With regard to oral health, the ITP patient should brush their teeth twice a day with a soft toothbrush. Dental floss should be avoided when the number of platelets is low. Para-apical anesthesia and intra-ligament can be performed if the platelet count is greater than 30,000. Truncal anesthesia is contraindicated (risk of hematoma formation) [7]. The complete periodontal treatment of thrombocytopenic patients has been shown schematically in (Figure 7). Dental treatment depends on the number of platelets. minor and major surgery can be performed safely if the platelet count is ≥50,000 cells/μL and ≥ 80,000 cells/μL, respectively (Figure 8) [8]. For invasive procedures such as periodontal surgery, platelet transfusion may be necessary depending on the number of platelets (figure 8). Usually, platelet transfusion is done 30 minutes before surgery. Alternatively, oral steroids can increase platelet levels to safe limits and can be prescribed 7-10 days before surgery as in the case presented. These patients require rigorous dental management.

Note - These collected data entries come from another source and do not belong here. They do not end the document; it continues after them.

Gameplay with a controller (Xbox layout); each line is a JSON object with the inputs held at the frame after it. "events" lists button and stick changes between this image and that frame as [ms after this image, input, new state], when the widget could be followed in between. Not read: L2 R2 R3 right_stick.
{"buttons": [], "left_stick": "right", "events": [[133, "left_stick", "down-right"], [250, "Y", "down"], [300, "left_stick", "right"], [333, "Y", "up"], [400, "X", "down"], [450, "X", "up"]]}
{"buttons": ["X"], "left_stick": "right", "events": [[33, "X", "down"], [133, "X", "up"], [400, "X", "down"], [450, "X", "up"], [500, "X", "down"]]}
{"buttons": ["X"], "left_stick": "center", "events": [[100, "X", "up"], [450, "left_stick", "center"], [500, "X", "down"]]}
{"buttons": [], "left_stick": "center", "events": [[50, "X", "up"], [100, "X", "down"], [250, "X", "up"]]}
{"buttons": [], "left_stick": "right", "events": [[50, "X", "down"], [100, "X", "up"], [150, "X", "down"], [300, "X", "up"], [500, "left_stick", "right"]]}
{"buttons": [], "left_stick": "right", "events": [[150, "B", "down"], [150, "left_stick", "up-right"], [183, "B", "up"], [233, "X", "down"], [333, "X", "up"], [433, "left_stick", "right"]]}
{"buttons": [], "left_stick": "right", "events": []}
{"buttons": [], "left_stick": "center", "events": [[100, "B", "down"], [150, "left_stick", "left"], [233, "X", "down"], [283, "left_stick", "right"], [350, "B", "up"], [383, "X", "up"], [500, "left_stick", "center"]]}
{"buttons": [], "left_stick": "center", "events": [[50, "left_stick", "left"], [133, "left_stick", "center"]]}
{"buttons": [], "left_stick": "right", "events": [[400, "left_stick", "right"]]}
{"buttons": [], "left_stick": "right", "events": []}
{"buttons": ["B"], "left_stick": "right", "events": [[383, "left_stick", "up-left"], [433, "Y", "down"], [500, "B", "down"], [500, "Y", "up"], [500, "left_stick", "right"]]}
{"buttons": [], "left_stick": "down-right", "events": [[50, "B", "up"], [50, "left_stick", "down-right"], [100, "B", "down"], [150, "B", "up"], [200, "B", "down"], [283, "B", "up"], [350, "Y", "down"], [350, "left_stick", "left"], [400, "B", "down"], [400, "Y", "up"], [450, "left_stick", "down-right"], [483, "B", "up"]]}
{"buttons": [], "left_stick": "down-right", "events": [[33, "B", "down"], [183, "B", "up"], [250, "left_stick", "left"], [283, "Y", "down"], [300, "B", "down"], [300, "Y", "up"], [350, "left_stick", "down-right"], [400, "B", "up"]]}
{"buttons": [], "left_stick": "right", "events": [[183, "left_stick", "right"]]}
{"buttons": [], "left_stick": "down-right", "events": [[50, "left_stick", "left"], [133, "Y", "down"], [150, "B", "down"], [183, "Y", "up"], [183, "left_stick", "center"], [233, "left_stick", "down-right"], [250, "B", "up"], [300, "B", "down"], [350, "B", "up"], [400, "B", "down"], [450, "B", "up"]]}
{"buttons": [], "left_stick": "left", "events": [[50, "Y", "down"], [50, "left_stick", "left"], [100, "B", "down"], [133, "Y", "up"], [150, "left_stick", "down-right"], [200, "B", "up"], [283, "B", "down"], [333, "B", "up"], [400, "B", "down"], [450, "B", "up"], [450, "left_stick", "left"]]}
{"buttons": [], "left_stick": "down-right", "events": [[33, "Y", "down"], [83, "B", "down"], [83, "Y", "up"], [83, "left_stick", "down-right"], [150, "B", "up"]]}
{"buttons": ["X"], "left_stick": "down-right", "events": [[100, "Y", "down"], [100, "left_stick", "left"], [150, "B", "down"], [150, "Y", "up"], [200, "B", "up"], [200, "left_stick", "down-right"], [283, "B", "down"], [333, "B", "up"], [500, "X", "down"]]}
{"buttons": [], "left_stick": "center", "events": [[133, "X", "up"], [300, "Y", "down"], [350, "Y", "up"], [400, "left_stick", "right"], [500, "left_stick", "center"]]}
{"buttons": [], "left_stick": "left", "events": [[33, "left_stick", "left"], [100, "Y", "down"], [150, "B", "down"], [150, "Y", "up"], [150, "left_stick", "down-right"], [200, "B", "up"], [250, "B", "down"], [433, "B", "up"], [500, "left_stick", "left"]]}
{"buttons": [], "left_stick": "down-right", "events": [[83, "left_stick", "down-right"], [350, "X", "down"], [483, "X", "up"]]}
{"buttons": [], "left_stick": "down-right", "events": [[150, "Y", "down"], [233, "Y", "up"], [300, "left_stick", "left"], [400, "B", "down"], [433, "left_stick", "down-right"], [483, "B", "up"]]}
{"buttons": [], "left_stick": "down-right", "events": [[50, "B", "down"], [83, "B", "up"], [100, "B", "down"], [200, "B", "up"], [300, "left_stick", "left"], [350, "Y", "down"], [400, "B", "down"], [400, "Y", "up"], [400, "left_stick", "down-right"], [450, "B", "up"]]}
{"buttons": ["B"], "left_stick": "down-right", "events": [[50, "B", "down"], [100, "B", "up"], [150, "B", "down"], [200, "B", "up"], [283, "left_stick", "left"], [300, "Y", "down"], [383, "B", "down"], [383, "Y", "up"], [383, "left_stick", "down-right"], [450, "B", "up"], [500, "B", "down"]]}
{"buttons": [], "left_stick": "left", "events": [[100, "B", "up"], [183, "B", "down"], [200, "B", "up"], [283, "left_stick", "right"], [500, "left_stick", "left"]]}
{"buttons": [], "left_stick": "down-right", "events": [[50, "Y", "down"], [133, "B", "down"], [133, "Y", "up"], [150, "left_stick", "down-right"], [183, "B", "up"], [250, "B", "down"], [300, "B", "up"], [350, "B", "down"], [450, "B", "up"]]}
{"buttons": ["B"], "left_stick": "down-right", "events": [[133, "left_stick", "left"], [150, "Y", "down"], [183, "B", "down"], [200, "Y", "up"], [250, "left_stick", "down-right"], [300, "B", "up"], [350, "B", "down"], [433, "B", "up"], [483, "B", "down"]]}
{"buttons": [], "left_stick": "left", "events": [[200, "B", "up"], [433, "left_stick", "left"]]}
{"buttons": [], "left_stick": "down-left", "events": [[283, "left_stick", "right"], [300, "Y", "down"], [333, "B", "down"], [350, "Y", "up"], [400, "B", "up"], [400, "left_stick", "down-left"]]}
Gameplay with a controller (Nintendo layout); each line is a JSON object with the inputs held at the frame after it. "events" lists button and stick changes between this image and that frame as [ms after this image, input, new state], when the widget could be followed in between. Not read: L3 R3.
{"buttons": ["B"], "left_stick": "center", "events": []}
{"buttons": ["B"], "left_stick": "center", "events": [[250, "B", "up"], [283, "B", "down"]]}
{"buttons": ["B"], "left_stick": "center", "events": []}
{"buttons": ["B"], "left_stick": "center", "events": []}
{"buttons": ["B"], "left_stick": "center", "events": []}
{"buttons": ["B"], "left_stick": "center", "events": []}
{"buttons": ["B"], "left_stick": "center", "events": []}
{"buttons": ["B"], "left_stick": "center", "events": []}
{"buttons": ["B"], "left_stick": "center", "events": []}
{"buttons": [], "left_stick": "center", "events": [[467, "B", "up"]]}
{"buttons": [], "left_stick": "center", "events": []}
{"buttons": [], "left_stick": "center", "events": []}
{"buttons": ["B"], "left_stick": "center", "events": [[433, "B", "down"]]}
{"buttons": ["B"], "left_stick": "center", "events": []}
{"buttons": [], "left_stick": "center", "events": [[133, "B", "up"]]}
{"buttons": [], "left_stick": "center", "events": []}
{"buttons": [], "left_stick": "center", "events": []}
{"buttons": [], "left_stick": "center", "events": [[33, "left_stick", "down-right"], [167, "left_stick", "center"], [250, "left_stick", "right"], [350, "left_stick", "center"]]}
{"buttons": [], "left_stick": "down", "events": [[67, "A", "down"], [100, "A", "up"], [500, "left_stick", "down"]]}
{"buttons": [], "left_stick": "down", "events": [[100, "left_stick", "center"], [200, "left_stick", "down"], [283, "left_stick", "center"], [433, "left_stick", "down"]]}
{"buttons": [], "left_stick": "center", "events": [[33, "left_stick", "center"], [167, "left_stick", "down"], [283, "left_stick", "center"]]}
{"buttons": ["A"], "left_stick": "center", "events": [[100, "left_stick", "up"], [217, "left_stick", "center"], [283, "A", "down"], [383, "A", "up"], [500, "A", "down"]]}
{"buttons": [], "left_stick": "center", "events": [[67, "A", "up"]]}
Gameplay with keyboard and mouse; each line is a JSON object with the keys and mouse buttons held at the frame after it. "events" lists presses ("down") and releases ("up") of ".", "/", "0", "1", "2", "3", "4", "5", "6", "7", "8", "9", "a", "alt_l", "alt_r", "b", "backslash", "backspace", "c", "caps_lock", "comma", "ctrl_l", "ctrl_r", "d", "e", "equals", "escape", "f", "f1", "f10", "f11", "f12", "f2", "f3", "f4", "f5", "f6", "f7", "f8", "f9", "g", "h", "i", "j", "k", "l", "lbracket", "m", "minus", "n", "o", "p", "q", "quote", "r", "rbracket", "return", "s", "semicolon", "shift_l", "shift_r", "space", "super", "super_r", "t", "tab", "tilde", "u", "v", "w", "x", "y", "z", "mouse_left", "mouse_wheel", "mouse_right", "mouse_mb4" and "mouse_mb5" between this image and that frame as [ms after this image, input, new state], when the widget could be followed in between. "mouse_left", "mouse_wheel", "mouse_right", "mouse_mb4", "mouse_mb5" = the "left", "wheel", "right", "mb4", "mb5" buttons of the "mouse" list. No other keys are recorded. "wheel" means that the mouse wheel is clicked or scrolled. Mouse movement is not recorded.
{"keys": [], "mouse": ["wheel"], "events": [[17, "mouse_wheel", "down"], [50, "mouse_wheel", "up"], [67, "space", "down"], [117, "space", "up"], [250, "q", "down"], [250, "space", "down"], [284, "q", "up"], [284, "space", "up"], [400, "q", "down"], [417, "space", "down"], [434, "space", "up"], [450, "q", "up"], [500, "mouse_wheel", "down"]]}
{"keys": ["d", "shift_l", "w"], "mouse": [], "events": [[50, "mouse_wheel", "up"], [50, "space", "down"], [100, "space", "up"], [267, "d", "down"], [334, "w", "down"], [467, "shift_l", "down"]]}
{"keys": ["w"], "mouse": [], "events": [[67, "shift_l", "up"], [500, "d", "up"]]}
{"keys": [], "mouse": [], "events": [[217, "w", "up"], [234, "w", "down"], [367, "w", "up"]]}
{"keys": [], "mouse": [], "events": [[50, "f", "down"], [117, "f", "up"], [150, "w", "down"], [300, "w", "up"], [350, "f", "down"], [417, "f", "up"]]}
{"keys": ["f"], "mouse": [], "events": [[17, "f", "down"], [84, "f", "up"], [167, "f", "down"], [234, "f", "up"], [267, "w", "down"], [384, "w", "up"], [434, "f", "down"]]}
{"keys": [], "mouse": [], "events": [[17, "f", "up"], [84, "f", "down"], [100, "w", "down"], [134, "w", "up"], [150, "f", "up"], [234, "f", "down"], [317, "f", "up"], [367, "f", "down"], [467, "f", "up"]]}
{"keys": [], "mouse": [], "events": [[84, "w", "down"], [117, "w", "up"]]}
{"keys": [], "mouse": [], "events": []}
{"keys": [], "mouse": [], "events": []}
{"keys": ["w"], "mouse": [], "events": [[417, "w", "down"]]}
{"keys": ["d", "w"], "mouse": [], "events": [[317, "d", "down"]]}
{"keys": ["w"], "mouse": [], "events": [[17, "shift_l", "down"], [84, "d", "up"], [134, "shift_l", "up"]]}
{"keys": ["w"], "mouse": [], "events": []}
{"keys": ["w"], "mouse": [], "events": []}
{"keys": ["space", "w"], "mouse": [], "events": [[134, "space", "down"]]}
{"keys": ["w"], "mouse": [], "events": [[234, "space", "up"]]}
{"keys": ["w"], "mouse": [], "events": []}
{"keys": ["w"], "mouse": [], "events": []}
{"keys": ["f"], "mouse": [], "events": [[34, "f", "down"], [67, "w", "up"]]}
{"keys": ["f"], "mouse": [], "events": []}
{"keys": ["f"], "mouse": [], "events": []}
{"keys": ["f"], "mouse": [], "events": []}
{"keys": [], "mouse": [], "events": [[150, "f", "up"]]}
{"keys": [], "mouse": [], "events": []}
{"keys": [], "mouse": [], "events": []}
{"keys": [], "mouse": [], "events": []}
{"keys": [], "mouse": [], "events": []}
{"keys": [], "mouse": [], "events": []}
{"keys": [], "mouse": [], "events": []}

In our case the dental extractions were performed with a platelet count of 80 000 / mm3 with the establishment of local hemostasis means (hemostatic sponges and sutures) (Figures 6,8).
Orientation
Figure 7: Decision tree management of thrombocytopenic patients.
Platelet count:
20 (×103 cells/μL) 30 (×103 cells/μL) 50 (×103 cells/μL) 80(×103 cells/μL)
Figure 8: The recommendations of the dental treatment according to the rate of platelets (2).
5. CONCLUSION
Patients with ITP present a high risk of bleeding. In patients with ITP, platelet control and patient motivation play an important role in the prevention of hemorrhagic gingiva and periodontal disease. Thrombocytopenia is not an absolute contraindication to dental treatment. But they require a specific and rigorous management protocol. It requires close collaboration between the dentist and the hematologist. The knowledge of the oral manifestations of the ITP should allow the dentist to discuss the diagnosis in order to refer the patient to a medical structure adapted to his urgent care.
Dental consultation is essential for the diagnosis and improvement of medical conditions. Adequate oral hygiene can be achieved with limited performance and hematological disorders are not a handicap for dental and periodontal procedures in appropriate circumstances [10].